==== EXTRACTED MATERIAL ====
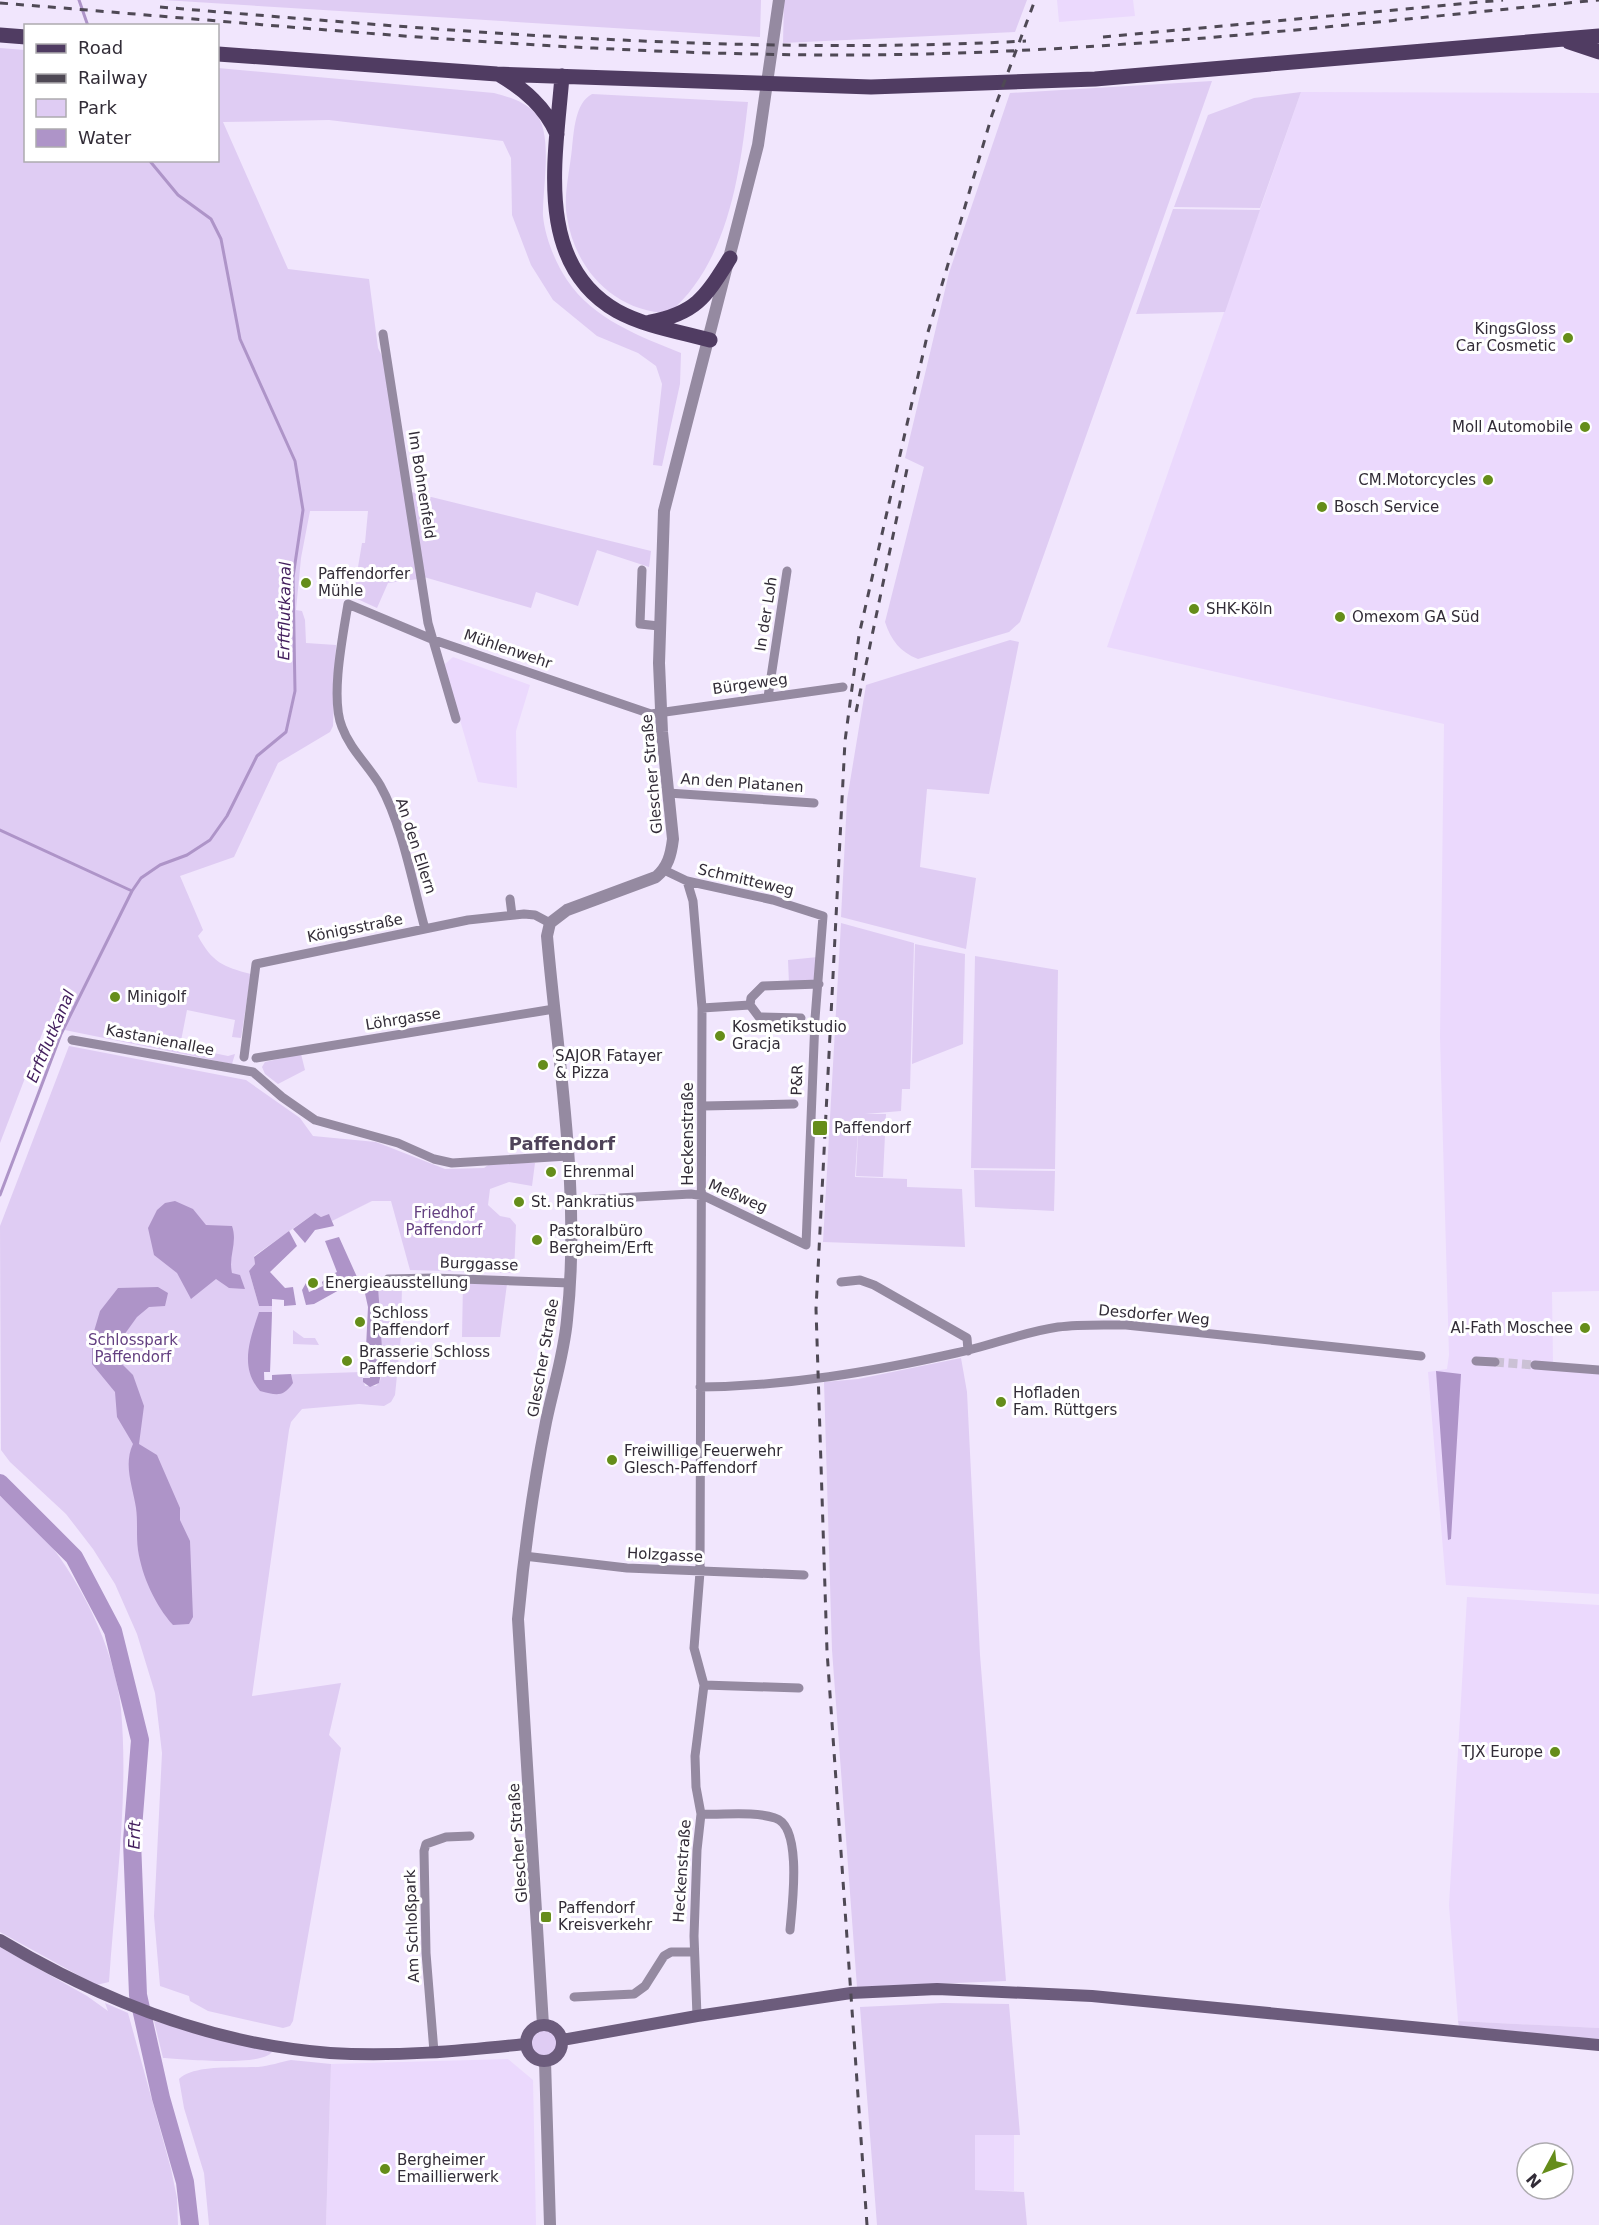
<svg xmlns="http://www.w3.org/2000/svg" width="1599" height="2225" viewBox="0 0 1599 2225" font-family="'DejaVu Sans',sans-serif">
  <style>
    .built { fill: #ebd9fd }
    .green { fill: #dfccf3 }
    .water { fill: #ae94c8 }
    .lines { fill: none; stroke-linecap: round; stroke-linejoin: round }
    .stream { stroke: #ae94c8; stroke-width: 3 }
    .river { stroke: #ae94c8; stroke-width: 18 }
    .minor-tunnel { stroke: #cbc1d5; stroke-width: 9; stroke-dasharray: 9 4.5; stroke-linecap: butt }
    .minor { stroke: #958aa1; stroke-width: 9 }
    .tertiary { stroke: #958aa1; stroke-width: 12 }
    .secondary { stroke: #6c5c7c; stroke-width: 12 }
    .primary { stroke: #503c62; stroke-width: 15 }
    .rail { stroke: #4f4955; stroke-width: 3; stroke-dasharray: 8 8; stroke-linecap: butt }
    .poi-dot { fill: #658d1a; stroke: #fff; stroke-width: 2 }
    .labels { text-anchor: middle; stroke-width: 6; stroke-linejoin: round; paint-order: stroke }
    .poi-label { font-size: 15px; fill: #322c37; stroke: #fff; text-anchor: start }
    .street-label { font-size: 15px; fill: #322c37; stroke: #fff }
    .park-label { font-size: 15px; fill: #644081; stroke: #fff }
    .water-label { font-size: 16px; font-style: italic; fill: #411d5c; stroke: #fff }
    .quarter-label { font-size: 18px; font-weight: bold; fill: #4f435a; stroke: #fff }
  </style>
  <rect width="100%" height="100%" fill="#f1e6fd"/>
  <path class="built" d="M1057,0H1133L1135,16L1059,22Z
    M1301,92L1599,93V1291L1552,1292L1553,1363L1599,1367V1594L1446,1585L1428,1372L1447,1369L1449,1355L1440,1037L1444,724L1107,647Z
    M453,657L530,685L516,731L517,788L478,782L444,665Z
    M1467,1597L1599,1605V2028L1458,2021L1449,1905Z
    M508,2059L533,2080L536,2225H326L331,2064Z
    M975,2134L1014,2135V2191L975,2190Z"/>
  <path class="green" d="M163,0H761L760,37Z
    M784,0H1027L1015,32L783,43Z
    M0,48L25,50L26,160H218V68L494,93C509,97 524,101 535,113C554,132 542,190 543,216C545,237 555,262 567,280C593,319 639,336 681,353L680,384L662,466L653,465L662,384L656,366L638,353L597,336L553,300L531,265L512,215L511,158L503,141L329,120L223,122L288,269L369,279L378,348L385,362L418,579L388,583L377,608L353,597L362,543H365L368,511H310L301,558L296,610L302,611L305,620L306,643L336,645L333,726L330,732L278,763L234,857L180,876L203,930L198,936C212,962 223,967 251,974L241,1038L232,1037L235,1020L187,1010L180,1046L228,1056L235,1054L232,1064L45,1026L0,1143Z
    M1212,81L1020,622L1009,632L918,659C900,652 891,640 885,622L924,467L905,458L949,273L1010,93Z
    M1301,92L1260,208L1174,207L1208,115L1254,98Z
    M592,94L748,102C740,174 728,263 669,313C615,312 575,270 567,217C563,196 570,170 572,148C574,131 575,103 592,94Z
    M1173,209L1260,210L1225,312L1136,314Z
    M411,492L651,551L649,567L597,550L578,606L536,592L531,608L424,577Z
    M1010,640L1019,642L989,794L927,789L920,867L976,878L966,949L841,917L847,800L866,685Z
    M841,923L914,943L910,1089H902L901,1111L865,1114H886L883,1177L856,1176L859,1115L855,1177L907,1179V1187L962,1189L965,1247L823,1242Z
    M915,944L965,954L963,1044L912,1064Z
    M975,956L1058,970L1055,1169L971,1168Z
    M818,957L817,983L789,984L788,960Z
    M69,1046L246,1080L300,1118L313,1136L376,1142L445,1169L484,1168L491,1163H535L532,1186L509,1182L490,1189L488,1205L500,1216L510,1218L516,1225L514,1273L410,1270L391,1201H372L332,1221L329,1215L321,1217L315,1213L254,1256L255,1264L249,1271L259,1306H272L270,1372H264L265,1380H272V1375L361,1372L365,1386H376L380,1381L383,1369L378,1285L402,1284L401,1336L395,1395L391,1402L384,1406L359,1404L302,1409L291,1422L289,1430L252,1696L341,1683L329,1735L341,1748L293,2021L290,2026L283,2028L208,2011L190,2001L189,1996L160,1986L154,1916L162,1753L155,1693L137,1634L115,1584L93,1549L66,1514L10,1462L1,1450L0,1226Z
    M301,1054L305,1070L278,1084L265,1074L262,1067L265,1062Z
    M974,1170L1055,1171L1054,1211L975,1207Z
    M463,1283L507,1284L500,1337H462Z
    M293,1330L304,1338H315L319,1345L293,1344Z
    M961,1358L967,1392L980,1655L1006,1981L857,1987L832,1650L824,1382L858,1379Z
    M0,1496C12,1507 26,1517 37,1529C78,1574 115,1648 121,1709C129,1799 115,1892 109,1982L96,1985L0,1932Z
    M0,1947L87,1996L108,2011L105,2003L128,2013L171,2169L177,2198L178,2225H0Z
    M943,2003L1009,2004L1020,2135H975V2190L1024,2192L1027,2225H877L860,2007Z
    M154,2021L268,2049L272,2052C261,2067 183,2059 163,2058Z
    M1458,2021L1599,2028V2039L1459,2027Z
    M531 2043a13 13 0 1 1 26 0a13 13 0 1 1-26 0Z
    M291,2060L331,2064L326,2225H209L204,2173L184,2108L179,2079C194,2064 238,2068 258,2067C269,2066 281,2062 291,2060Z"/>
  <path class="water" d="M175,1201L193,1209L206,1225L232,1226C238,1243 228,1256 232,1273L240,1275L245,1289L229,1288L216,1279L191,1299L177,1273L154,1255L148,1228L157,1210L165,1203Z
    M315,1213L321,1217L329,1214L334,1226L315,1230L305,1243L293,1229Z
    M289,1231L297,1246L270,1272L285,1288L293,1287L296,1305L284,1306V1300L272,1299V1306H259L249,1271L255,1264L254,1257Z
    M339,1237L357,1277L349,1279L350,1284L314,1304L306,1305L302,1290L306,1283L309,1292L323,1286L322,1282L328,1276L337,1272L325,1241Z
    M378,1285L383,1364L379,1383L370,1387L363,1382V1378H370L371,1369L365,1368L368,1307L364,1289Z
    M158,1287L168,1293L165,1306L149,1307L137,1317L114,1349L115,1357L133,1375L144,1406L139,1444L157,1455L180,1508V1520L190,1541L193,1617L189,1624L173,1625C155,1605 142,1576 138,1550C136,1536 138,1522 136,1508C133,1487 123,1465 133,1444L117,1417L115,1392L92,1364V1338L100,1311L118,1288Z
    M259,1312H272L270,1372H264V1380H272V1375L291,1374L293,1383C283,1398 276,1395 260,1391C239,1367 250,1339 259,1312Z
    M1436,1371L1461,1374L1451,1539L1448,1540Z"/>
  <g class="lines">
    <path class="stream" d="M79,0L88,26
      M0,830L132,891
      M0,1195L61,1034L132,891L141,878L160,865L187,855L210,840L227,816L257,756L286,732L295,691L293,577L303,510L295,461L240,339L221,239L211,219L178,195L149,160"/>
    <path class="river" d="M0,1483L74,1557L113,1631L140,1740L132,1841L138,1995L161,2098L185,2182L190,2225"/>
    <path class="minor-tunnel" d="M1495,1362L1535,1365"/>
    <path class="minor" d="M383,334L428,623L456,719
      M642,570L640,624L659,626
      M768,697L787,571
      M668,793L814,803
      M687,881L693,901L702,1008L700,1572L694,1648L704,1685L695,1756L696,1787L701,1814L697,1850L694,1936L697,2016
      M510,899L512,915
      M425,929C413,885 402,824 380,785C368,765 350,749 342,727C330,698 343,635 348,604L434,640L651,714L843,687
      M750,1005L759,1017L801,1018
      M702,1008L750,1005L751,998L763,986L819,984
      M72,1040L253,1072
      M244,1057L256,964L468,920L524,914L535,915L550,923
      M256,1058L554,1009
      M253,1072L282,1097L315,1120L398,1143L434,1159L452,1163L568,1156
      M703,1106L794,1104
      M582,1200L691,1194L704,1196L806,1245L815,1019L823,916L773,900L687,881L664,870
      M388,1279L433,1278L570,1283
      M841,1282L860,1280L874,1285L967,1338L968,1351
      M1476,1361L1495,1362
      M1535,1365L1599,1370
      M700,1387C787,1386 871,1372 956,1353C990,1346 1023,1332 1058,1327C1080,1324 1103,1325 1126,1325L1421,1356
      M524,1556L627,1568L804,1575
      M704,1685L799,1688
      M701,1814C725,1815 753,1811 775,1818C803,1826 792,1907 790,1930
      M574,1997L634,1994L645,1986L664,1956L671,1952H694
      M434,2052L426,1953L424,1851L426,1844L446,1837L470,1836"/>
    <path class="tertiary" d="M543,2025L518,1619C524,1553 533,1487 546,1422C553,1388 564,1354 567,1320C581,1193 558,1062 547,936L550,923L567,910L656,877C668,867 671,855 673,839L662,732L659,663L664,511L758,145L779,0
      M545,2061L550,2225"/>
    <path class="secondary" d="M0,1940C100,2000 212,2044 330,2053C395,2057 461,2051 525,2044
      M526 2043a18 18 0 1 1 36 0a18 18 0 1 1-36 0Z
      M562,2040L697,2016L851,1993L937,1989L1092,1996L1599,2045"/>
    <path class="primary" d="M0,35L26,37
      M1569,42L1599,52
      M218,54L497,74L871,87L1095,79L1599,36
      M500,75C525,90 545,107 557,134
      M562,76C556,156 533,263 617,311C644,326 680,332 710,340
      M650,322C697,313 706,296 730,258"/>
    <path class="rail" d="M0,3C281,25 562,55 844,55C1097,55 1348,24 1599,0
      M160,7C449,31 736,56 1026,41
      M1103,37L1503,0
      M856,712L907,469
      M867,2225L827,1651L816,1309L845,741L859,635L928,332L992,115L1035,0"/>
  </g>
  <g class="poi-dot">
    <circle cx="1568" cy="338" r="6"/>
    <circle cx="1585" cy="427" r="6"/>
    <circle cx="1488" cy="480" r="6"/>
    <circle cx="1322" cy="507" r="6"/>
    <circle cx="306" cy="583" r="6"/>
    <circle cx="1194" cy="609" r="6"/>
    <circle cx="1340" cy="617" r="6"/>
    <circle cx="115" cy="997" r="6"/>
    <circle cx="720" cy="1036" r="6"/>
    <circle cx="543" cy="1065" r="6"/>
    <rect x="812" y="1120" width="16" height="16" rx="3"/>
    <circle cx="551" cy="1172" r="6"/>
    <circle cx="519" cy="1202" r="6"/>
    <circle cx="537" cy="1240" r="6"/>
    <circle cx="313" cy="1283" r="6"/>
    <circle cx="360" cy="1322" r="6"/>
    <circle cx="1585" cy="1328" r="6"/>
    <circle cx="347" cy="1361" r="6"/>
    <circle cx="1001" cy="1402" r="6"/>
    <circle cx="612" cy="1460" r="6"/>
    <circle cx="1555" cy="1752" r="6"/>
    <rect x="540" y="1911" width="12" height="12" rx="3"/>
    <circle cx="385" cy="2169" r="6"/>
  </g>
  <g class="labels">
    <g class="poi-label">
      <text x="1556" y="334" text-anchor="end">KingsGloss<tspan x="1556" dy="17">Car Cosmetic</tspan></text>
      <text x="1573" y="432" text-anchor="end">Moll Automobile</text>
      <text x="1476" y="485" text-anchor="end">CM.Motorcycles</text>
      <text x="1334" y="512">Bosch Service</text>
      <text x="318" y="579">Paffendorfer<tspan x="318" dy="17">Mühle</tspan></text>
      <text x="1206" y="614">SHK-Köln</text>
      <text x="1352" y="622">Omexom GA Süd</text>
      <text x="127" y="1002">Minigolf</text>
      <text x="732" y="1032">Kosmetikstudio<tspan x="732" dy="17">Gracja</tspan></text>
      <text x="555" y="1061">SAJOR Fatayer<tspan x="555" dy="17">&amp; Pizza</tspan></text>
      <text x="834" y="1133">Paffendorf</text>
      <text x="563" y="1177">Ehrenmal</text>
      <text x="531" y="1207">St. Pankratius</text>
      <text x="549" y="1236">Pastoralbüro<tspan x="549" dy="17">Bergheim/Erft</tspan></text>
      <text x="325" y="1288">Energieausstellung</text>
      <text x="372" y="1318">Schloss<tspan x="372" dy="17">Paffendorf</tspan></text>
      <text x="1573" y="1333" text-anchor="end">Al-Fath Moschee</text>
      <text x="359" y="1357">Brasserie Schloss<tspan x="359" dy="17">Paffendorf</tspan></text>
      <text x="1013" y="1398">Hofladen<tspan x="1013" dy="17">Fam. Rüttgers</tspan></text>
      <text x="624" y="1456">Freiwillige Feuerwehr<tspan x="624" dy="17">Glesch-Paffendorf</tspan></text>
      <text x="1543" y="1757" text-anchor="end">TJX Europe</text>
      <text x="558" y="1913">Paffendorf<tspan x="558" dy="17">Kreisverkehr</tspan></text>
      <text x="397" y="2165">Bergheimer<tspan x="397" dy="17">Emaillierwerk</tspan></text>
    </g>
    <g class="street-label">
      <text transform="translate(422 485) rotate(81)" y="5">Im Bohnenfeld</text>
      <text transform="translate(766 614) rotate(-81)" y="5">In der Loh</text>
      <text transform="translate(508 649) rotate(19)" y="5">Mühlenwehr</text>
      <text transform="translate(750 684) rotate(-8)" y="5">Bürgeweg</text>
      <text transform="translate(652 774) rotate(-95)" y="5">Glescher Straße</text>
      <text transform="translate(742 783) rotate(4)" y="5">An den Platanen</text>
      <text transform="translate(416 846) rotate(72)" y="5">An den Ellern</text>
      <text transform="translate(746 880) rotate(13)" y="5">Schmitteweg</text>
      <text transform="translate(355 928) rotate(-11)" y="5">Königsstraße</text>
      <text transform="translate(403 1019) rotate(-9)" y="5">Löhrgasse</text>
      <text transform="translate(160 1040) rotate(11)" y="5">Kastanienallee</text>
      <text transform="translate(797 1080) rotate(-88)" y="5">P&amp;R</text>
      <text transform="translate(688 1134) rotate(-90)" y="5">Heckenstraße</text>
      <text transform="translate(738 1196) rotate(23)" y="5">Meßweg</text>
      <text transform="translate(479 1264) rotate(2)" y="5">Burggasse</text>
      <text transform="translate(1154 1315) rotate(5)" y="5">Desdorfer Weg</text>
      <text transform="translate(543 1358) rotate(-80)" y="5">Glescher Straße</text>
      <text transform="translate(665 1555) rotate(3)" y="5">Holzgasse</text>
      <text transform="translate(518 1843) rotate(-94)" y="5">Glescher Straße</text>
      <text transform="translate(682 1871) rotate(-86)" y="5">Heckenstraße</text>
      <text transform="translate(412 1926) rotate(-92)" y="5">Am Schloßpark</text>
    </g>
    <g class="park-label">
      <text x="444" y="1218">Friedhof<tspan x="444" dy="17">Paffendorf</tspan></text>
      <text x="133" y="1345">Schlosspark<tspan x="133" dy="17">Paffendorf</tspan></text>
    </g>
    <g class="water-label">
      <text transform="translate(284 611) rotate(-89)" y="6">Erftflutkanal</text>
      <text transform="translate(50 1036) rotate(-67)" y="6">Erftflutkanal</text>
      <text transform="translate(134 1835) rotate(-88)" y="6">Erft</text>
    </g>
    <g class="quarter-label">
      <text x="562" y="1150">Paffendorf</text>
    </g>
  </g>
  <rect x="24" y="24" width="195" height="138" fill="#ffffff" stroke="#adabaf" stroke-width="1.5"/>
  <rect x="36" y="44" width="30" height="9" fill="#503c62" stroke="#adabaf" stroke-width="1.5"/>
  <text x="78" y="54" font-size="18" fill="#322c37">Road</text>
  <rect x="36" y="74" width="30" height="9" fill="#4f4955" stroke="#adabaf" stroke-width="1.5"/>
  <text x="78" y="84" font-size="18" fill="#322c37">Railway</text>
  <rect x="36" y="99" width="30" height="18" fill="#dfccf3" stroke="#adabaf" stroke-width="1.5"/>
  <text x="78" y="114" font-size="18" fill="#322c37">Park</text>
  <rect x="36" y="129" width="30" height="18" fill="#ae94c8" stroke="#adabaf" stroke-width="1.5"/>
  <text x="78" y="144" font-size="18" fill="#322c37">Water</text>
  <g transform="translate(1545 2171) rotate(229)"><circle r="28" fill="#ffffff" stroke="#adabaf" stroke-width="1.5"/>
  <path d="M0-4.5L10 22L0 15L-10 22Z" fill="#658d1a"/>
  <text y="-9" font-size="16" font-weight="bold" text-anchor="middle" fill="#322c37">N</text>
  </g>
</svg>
====
▸ EXERCISE OBJECTIVE: All lines in the records above that contain "middle" are to be reported.

▸ RESPONSE TO THIS TASK:
    .labels { text-anchor: middle; stroke-width: 6; stroke-linejoin: round; paint-order: stroke }
  <text y="-9" font-size="16" font-weight="bold" text-anchor="middle" fill="#322c37">N</text>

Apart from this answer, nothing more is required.